> [PROVIDED RECORDS]
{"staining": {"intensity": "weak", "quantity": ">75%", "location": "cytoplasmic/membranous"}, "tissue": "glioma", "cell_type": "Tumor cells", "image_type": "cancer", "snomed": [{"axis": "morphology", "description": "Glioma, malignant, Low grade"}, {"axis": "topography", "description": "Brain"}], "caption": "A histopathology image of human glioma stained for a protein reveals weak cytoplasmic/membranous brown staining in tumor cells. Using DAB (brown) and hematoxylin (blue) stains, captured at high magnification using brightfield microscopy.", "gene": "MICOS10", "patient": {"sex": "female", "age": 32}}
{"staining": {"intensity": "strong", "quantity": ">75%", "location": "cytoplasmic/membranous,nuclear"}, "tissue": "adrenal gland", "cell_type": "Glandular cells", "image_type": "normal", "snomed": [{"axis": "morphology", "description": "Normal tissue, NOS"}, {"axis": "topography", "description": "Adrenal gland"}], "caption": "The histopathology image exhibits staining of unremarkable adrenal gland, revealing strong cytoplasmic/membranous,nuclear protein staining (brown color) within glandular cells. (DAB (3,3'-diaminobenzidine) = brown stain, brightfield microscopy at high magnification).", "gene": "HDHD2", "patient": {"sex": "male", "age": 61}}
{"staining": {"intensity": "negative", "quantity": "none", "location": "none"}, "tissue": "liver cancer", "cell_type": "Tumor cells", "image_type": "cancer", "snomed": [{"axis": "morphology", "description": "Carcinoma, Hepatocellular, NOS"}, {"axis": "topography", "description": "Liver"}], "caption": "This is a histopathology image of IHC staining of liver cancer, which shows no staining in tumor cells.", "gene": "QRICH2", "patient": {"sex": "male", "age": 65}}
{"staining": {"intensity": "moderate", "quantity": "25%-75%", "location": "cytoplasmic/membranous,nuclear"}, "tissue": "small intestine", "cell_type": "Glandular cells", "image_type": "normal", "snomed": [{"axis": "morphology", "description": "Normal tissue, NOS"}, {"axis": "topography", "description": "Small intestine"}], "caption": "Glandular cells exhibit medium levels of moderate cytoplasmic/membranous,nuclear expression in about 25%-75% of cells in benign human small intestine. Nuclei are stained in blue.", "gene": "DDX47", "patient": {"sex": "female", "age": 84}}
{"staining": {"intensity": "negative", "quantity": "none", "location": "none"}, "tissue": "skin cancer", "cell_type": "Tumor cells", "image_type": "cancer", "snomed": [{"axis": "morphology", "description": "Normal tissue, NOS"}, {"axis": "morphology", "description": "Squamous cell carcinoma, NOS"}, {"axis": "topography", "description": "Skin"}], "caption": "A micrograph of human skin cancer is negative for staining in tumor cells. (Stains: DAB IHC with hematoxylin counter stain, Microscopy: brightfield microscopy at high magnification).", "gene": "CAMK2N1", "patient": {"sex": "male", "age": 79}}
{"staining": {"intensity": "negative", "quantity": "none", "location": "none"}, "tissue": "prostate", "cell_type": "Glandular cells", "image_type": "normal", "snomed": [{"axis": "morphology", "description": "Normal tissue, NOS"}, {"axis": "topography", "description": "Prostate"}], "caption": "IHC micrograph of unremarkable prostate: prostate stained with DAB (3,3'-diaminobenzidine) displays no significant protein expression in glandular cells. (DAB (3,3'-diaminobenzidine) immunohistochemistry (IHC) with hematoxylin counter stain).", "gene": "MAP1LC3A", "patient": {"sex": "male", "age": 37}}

> [WHAT YOU HAVE TO DO] From the first line to the last, give the data again exactly.

> [EXERCISE ANSWER]
{"staining": {"intensity": "weak", "quantity": ">75%", "location": "cytoplasmic/membranous"}, "tissue": "glioma", "cell_type": "Tumor cells", "image_type": "cancer", "snomed": [{"axis": "morphology", "description": "Glioma, malignant, Low grade"}, {"axis": "topography", "description": "Brain"}], "caption": "A histopathology image of human glioma stained for a protein reveals weak cytoplasmic/membranous brown staining in tumor cells. Using DAB (brown) and hematoxylin (blue) stains, captured at high magnification using brightfield microscopy.", "gene": "MICOS10", "patient": {"sex": "female", "age": 32}}
{"staining": {"intensity": "strong", "quantity": ">75%", "location": "cytoplasmic/membranous,nuclear"}, "tissue": "adrenal gland", "cell_type": "Glandular cells", "image_type": "normal", "snomed": [{"axis": "morphology", "description": "Normal tissue, NOS"}, {"axis": "topography", "description": "Adrenal gland"}], "caption": "The histopathology image exhibits staining of unremarkable adrenal gland, revealing strong cytoplasmic/membranous,nuclear protein staining (brown color) within glandular cells. (DAB (3,3'-diaminobenzidine) = brown stain, brightfield microscopy at high magnification).", "gene": "HDHD2", "patient": {"sex": "male", "age": 61}}
{"staining": {"intensity": "negative", "quantity": "none", "location": "none"}, "tissue": "liver cancer", "cell_type": "Tumor cells", "image_type": "cancer", "snomed": [{"axis": "morphology", "description": "Carcinoma, Hepatocellular, NOS"}, {"axis": "topography", "description": "Liver"}], "caption": "This is a histopathology image of IHC staining of liver cancer, which shows no staining in tumor cells.", "gene": "QRICH2", "patient": {"sex": "male", "age": 65}}
{"staining": {"intensity": "moderate", "quantity": "25%-75%", "location": "cytoplasmic/membranous,nuclear"}, "tissue": "small intestine", "cell_type": "Glandular cells", "image_type": "normal", "snomed": [{"axis": "morphology", "description": "Normal tissue, NOS"}, {"axis": "topography", "description": "Small intestine"}], "caption": "Glandular cells exhibit medium levels of moderate cytoplasmic/membranous,nuclear expression in about 25%-75% of cells in benign human small intestine. Nuclei are stained in blue.", "gene": "DDX47", "patient": {"sex": "female", "age": 84}}
{"staining": {"intensity": "negative", "quantity": "none", "location": "none"}, "tissue": "skin cancer", "cell_type": "Tumor cells", "image_type": "cancer", "snomed": [{"axis": "morphology", "description": "Normal tissue, NOS"}, {"axis": "morphology", "description": "Squamous cell carcinoma, NOS"}, {"axis": "topography", "description": "Skin"}], "caption": "A micrograph of human skin cancer is negative for staining in tumor cells. (Stains: DAB IHC with hematoxylin counter stain, Microscopy: brightfield microscopy at high magnification).", "gene": "CAMK2N1", "patient": {"sex": "male", "age": 79}}
{"staining": {"intensity": "negative", "quantity": "none", "location": "none"}, "tissue": "prostate", "cell_type": "Glandular cells", "image_type": "normal", "snomed": [{"axis": "morphology", "description": "Normal tissue, NOS"}, {"axis": "topography", "description": "Prostate"}], "caption": "IHC micrograph of unremarkable prostate: prostate stained with DAB (3,3'-diaminobenzidine) displays no significant protein expression in glandular cells. (DAB (3,3'-diaminobenzidine) immunohistochemistry (IHC) with hematoxylin counter stain).", "gene": "MAP1LC3A", "patient": {"sex": "male", "age": 37}}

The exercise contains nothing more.